• AUSZUG ZUM LESEN:
┄┄┄┄┄┄┄┄┄┄┄┄┄┄┄┄┄┄┄┄

Lobenswert zu erwähnen ist hingegen Herthas Stadtrivale – Union Berlin. Als Aufsteiger mit geringem Budget und ebenso geringen Transferausgaben spielten die Eisernen eine für viele überraschend gute Saison und schlossen diese auf dem 11. Rang ab – nur einen hinter dem großen Konkurrenten.
Italien – Größtenteils „Business as usual“
In der Serie A war vieles wie immer. Juventus Turin gewinnt zum neunten Mal in Folge den Scudetto – kein Wunder bei Transferausgaben von über 220 Millionen Euro. Das ist Höchstwert in Italien und Platz 4 in den europäischen Topligen. Auch der zweite Platz von Inter Mailand ist angesichts des finanziellen Großangriffes (Ausgaben i.H.v. 190 Millionen Euro – Platz 3 in der Geldtabelle) keine allzu große Überraschung.

┄┄┄┄┄┄┄┄┄┄┄┄┄┄┄┄┄┄┄┄

• AUFGEFÜHRTE ZEILEN:
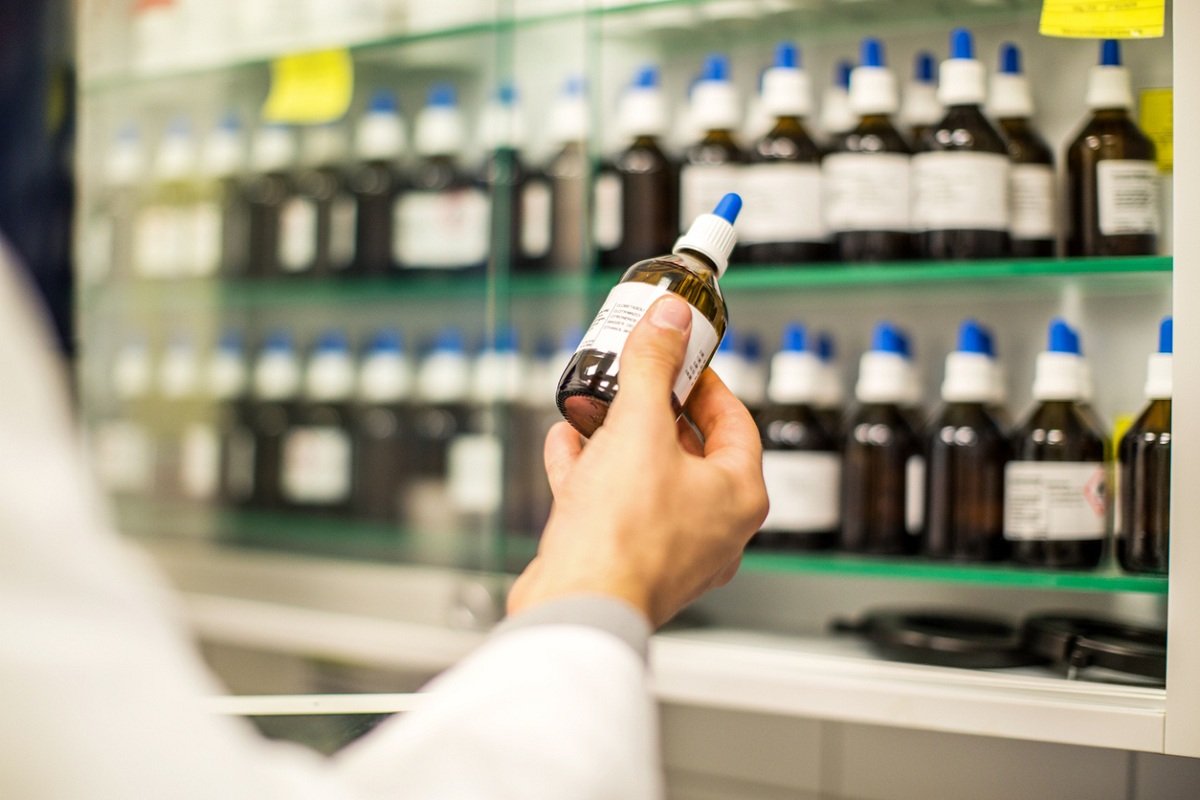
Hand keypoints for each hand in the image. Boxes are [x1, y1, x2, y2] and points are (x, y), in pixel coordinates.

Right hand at [508, 295, 768, 627]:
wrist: (576, 606)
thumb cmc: (622, 536)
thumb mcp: (638, 428)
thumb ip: (653, 367)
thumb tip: (669, 323)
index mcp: (738, 496)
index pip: (736, 421)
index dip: (707, 382)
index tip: (681, 359)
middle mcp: (714, 528)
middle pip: (691, 449)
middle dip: (654, 409)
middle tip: (636, 378)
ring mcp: (672, 550)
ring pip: (650, 478)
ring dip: (619, 439)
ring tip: (595, 408)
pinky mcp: (629, 562)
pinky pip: (617, 507)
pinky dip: (593, 474)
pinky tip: (566, 447)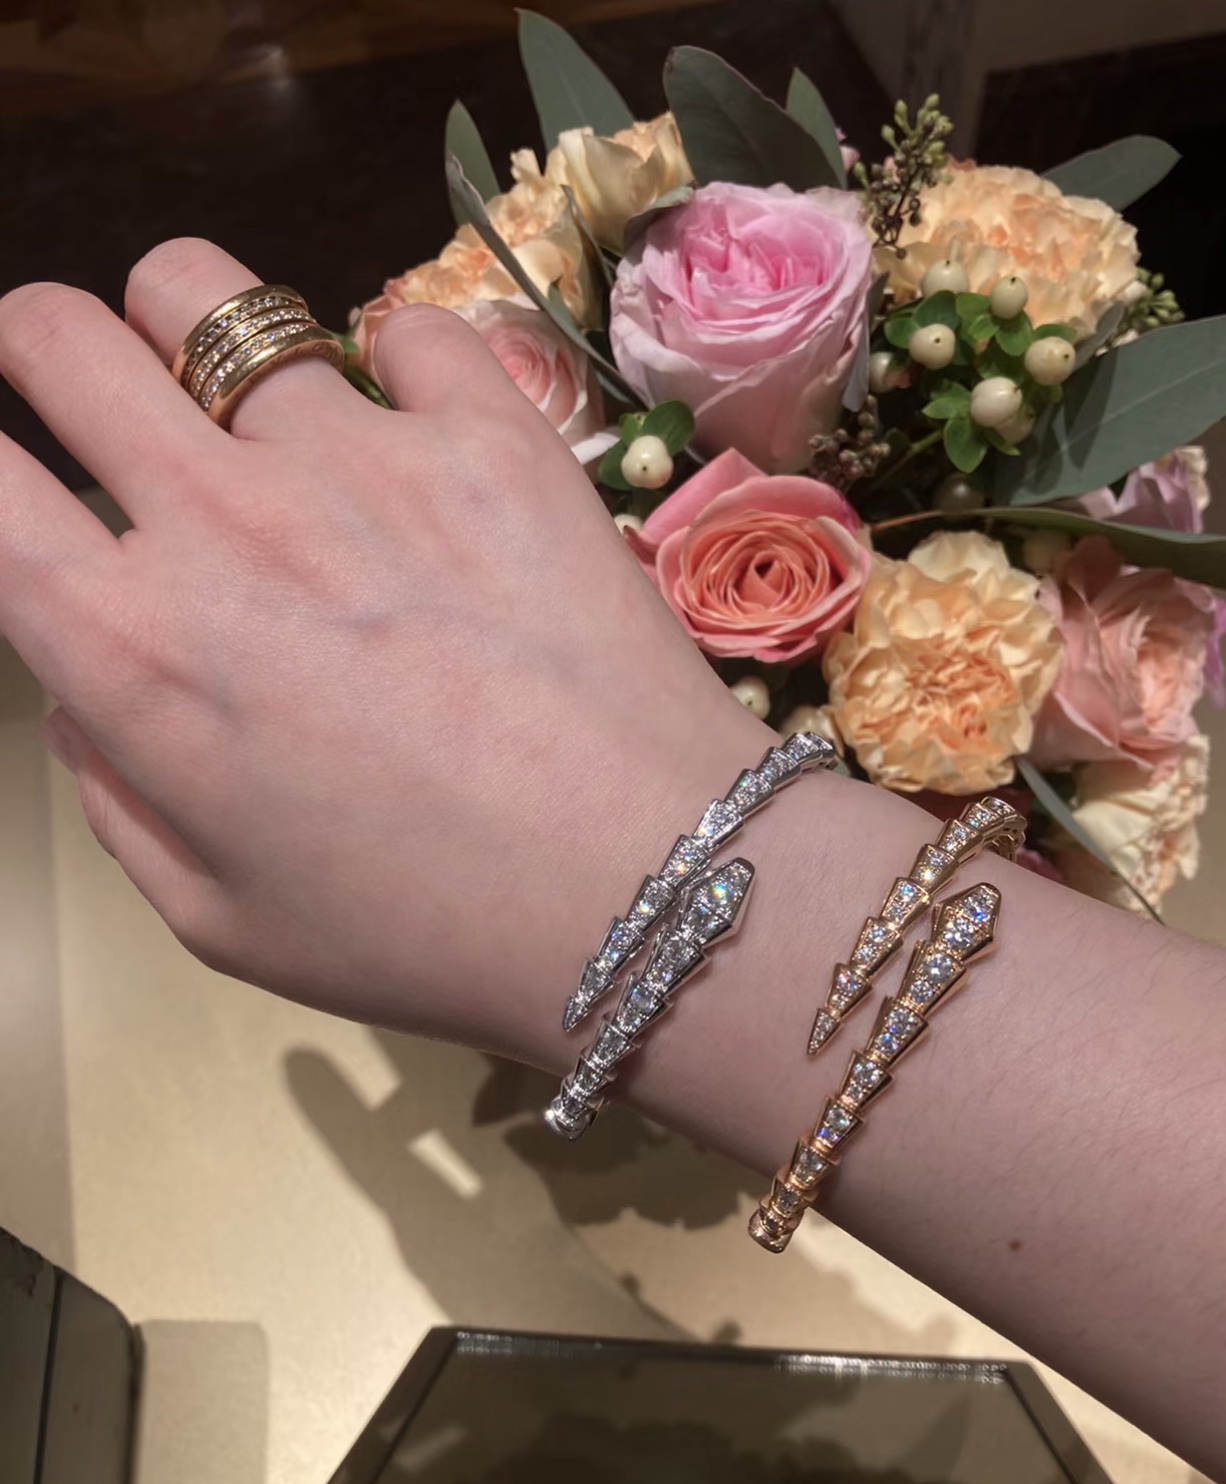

┄┄┄┄┄┄┄┄┄┄┄┄┄┄┄┄┄┄┄┄

• WAS ZU TUN IST:
a: Stimmen diese Aussagen mit dem Auszug überein? (i) Union Berlin beendete die Saison einen Platz hinter Hertha. (ii) Juventus Turin gewann den Scudetto zum zehnten Mal in Folge. (iii) Inter Mailand hatte Ausgaben in Höhe von 190 Millionen Euro.
b: Schreibe aus dem Auszug wortgetreu ab. Beginne bei den Worten „Lobenswert zu erwähnen“ und höre nach „dem großen Konkurrenten.“ auf.

• ANTWORTEN IN REIHENFOLGE:
a:
(i) Ja: „schlossen diese auf dem 11. Rang ab – nur einen hinter dem großen Konkurrenten“
(ii) Nein: „Juventus Turin gewinnt zum neunten Mal in Folge den Scudetto“
(iii) Ja: „Ausgaben i.H.v. 190 Millionen Euro“

b:
Lobenswert zu erwähnen ist hingegen Herthas Stadtrivale – Union Berlin. Als Aufsteiger mit geringem Budget und ebenso geringen Transferausgaben spielten die Eisernen eine für viele überraschend gute Saison und schlossen diese auf dem 11. Rang ab – nur einen hinter dem großen Konkurrenten.